La Figura 3 muestra los efectos de capas de células alimentadoras humanas en la formación de células que expresan marcadores característicos del linaje del endodermo pancreático. La figura muestra la expresión de FoxA2, HNF-4a, HNF-6 y PDX-1, como se determina por PCR en tiempo real en poblaciones de la línea de células madre embrionarias humanas H1, en el pase 48, diferenciadas en células que expresan marcadores característicos del linaje del endodermo pancreático, cultivadas en fibroblastos embrionarios de ratón (MEF), fibroblastos embrionarios de ratón comercialmente disponibles (MEF-SM), fibroblastos dérmicos humanos (D551), fibroblastos de prepucio humanos (Hs27) y células estromales derivadas del páncreas humano (HP).

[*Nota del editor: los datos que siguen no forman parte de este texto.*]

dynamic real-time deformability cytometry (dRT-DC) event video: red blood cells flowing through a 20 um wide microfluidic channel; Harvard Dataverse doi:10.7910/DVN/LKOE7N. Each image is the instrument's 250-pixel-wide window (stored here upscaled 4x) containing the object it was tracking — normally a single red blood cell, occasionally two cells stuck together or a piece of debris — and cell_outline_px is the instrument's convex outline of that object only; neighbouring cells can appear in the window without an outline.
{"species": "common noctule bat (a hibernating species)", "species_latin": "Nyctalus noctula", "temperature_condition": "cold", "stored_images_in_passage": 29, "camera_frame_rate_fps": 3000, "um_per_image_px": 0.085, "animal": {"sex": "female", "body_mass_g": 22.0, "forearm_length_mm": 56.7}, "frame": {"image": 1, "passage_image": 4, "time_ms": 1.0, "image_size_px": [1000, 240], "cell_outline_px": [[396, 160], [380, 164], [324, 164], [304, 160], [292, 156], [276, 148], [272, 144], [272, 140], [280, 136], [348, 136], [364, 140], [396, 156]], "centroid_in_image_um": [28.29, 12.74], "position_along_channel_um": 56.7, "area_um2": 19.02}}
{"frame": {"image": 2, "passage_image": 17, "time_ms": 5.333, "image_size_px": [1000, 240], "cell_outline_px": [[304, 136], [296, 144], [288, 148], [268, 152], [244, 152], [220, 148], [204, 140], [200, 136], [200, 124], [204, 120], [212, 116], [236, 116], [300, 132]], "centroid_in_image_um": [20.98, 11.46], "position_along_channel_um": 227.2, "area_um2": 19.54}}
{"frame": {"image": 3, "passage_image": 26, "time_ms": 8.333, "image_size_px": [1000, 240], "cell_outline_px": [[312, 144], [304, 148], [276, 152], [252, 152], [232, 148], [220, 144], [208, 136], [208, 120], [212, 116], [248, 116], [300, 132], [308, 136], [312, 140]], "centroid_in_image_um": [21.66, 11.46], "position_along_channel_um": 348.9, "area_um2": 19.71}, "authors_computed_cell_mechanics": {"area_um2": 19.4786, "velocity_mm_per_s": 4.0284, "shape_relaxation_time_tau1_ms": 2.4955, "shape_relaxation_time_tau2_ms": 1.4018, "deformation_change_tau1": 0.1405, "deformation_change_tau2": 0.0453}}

La Figura 4 muestra los efectos de capas de células alimentadoras humanas en la formación de células que expresan marcadores característicos del linaje pancreático endocrino. La figura muestra la expresión de FoxA2, HNF-4a, HNF-6, NeuroD1, Nkx 2.2, Pax-4, Nkx 6.1, PDX-1, glucagón (GCG), e insulina (INS), como se determina por PCR en tiempo real en poblaciones de la línea de células madre embrionarias humanas H1, en el pase 48, diferenciadas en células que expresan marcadores característicos del linaje del endodermo pancreático, cultivadas en fibroblastos embrionarios de ratón (MEF), fibroblastos embrionarios de ratón comercialmente disponibles (MEF-SM), fibroblastos dérmicos humanos (D551), fibroblastos de prepucio humanos (Hs27) y células estromales derivadas del páncreas humano (HP).

La Figura 5 muestra los efectos de capas de células alimentadoras humanas en la diferenciación de células madre embrionarias humanas en células que expresan marcadores característicos del linaje del endodermo definitivo. La figura muestra la expresión de CXCR4, Sox-17, y FoxA2, como se determina por PCR en tiempo real en poblaciones de la línea de células madre embrionarias humanas H9, en el pase 46, diferenciadas en células que expresan marcadores característicos del linaje del endodermo definitivo, cultivadas en fibroblastos embrionarios de ratón (MEF), fibroblastos embrionarios de ratón comercialmente disponibles (MEF-SM), fibroblastos dérmicos humanos (D551), fibroblastos de prepucio humanos (Hs27) y células estromales derivadas del páncreas humano (HP).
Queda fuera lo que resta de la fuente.